**AIM OF THE EXERCISE**:
Retype every line of the material below exactly, leaving the pictures out.

INPUT RECORDS Block Start

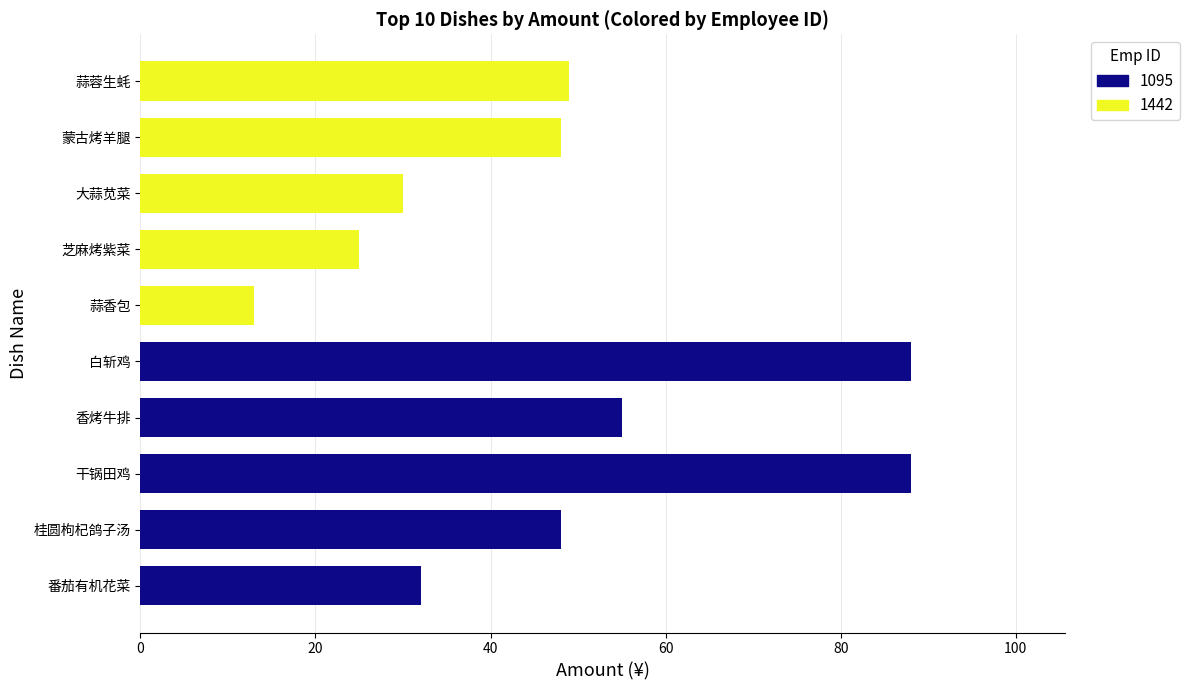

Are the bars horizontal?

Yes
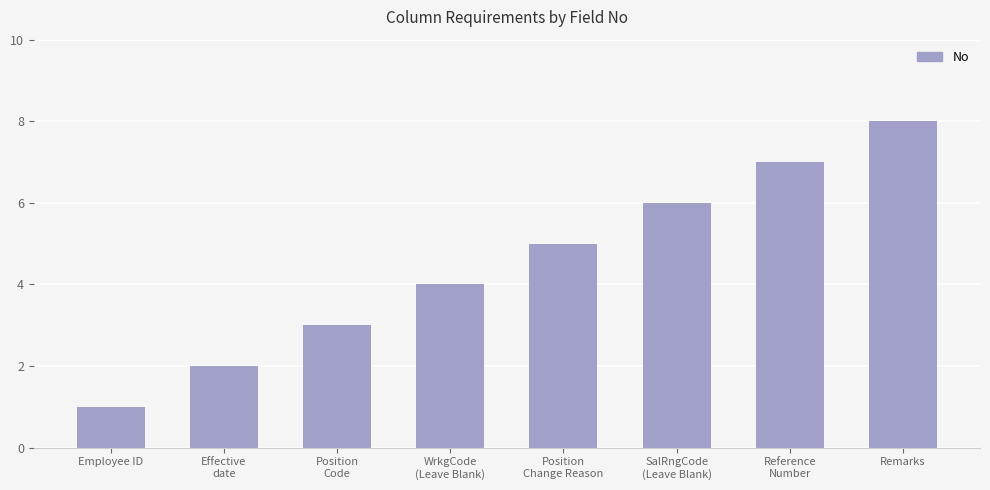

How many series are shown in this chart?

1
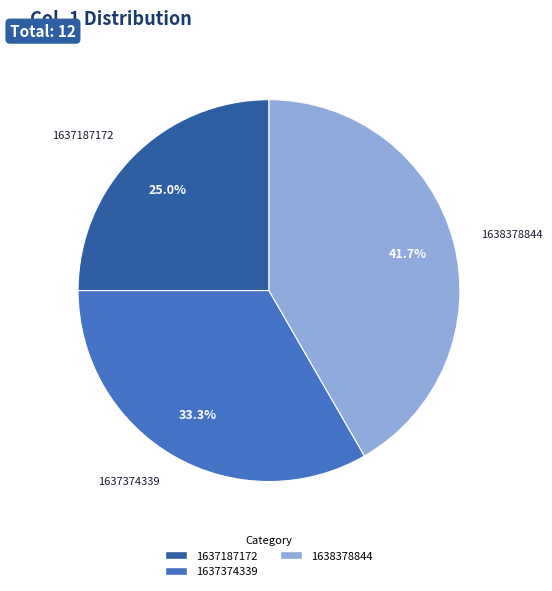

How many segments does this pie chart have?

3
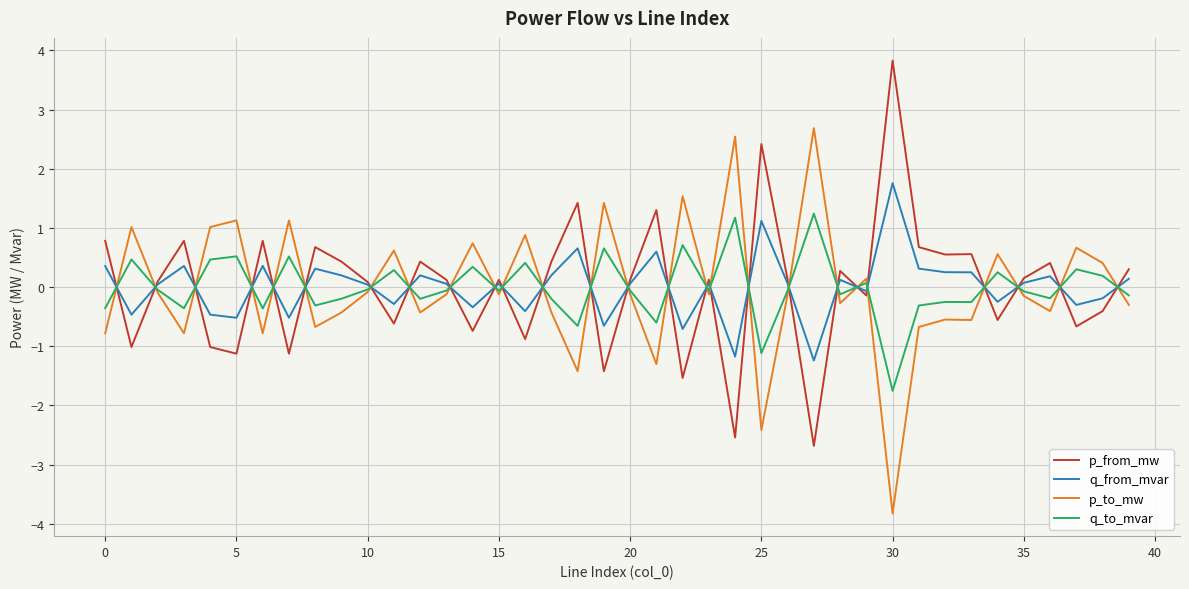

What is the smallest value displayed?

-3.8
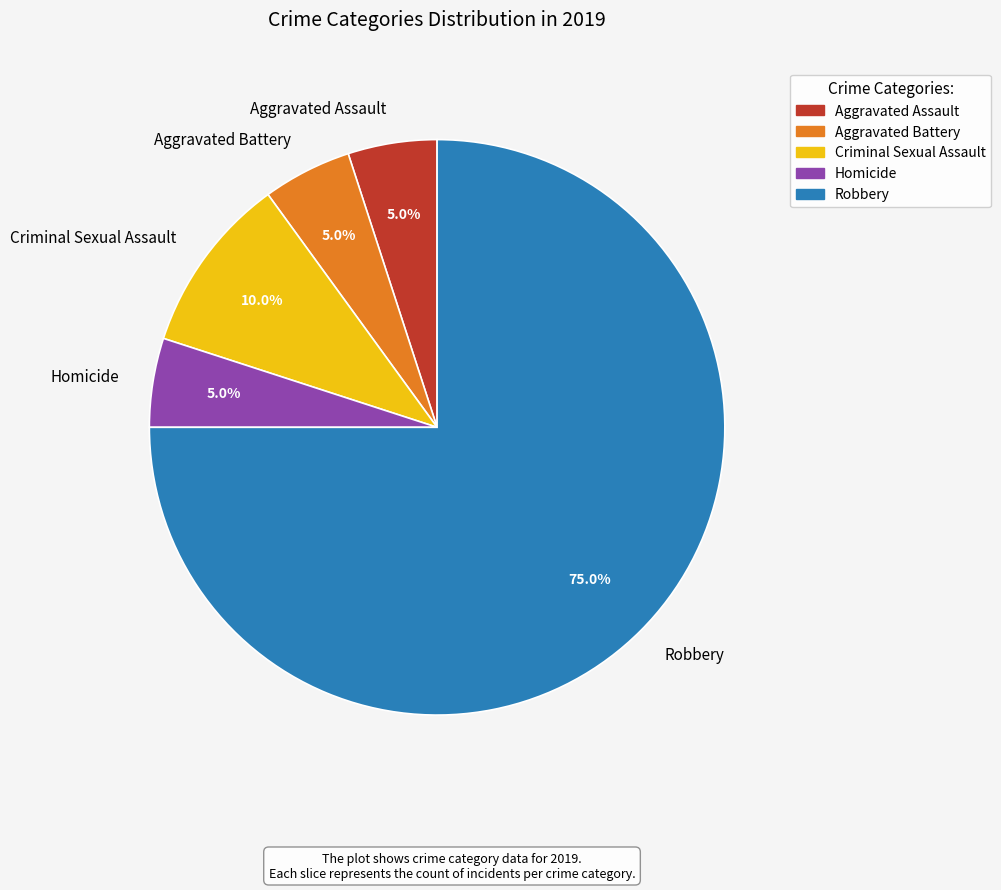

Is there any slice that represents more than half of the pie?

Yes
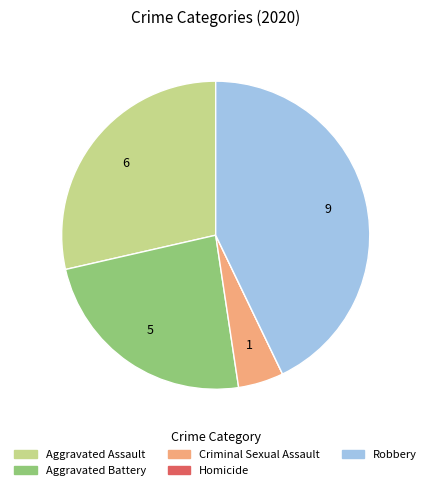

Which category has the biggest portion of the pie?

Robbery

INPUT RECORDS Block End

**OUTPUT FOR THIS EXERCISE**:
Are the bars horizontal?

Yes

How many series are shown in this chart?

1

How many segments does this pie chart have?

3

What is the smallest value displayed?

-3.8

Is there any slice that represents more than half of the pie?

Yes

Which category has the biggest portion of the pie?

Robbery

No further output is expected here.